Langkah tersebut dilakukan melalui pelatihan bagi pekerja yang mendukung tugas penjagaan perlintasan sebidang. Sebanyak 112 peserta mengikuti kegiatan yang digelar dalam dua batch, mulai Rabu (26/8) hingga Kamis (3/9).
Materi pelatihan tidak hanya berorientasi pada kemampuan teknis penjagaan perlintasan, tetapi juga mencakup keselamatan kerja serta penerapan Standard Operating Procedure (SOP) dalam menjalankan tugas.
Manager Humas KAI Daop 3 Cirebon Muhibbuddin mengatakan, kesiapan petugas menjadi salah satu faktor penting dalam menciptakan keselamatan di perlintasan sebidang.
“Keselamatan di perlintasan sebidang tidak hanya bergantung pada sarana dan prasarana, tetapi juga pada kesiapan dan kedisiplinan petugas yang menjalankan tugas di lapangan,” ujar Muhibbuddin.
Menurutnya, petugas harus mampu menjalankan setiap prosedur penjagaan secara tepat dan konsisten. Karena itu, peningkatan kapasitas menjadi bagian penting dari upaya KAI menjaga keselamatan perjalanan kereta api sekaligus masyarakat pengguna jalan.
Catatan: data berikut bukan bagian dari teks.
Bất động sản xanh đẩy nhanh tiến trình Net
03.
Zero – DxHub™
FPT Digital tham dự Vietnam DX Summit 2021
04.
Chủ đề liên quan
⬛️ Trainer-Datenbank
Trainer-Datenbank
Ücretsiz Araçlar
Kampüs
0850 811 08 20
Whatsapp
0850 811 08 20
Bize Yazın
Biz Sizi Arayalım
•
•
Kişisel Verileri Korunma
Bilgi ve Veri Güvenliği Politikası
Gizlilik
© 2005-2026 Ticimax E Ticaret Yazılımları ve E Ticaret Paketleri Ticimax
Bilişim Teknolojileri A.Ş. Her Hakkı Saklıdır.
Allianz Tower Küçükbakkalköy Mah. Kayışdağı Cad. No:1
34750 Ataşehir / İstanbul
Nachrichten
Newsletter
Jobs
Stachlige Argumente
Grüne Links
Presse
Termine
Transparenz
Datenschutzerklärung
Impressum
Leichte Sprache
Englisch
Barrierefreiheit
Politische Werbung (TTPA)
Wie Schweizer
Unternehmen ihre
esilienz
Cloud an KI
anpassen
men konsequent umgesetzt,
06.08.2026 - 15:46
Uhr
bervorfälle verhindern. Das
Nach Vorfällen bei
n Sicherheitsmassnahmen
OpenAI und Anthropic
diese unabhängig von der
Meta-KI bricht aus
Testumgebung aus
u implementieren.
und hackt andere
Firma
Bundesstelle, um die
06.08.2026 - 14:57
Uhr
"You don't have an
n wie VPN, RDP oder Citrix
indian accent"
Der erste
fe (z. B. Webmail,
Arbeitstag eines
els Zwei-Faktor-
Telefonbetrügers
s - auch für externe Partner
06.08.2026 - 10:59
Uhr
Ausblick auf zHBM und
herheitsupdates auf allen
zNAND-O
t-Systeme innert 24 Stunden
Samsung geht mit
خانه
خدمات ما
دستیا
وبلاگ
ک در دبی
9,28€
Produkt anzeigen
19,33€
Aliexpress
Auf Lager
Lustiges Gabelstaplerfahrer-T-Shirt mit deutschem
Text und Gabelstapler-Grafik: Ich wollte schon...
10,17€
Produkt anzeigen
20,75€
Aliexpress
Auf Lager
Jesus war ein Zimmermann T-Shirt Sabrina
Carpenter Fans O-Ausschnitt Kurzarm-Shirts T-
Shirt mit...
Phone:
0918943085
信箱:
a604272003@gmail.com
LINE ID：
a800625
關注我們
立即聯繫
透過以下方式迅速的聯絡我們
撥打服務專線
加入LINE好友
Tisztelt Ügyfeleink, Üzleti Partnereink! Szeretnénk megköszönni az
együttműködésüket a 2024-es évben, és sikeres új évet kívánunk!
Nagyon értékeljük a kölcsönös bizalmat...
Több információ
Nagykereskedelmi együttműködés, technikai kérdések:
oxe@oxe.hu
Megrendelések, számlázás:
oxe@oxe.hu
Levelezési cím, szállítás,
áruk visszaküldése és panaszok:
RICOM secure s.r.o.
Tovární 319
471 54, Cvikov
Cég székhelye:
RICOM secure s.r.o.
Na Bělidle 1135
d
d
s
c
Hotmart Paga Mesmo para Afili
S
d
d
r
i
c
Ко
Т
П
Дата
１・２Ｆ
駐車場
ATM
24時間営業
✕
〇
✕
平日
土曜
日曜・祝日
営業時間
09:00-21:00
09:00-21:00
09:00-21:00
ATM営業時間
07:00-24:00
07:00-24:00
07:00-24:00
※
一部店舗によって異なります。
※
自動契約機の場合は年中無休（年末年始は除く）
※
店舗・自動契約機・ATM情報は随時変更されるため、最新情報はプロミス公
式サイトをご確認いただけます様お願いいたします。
“Karena itu, KAI Daop 3 Cirebon terus mengoptimalkan kompetensi petugas agar setiap prosedur penjagaan perlintasan dapat dijalankan secara tepat, disiplin, dan konsisten,” katanya.
Dalam pelatihan tersebut, peserta juga memperoleh materi mengenai identitas, nilai-nilai, dan budaya perusahaan. Selain itu, wawasan kebangsaan turut diperkuat melalui penerapan nilai-nilai Wawasan Nusantara.
Muhibbuddin menyebut, pembekalan tersebut diharapkan mampu membentuk pekerja yang tidak hanya terampil secara teknis, tetapi juga mempunyai integritas dan rasa tanggung jawab tinggi.
“Kami berharap para peserta tidak hanya memiliki kemampuan teknis yang baik, tetapi juga memiliki karakter yang tangguh, integritas, rasa tanggung jawab, dan kepedulian terhadap lingkungan kerja,” ucapnya.
Ia menegaskan, kepatuhan terhadap SOP harus menjadi bagian dari kebiasaan setiap petugas ketika menjalankan tugas di lapangan.
“Kedisiplinan dan kepatuhan terhadap SOP harus menjadi budaya dalam setiap pelaksanaan tugas karena keselamatan merupakan tanggung jawab bersama,” imbuh Muhibbuddin.
Selain aspek teknis, para peserta juga diberikan pemahaman mengenai kewaspadaan terhadap potensi ancaman yang dapat mengganggu keamanan di lingkungan kerja.
Mereka dibekali kemampuan untuk mengenali potensi risiko sejak dini sehingga dapat mengambil langkah pencegahan dan menjaga kondisi lingkungan kerja tetap aman.
“Kewaspadaan bukan berarti menciptakan rasa takut, melainkan membangun kepedulian dan kemampuan untuk mengenali potensi risiko sejak dini,” jelas Muhibbuddin.
Ia menambahkan, pemahaman tersebut diharapkan dapat mendorong seluruh pekerja berperan aktif dalam menciptakan lingkungan kerja yang aman sekaligus mendukung kelancaran operasional kereta api.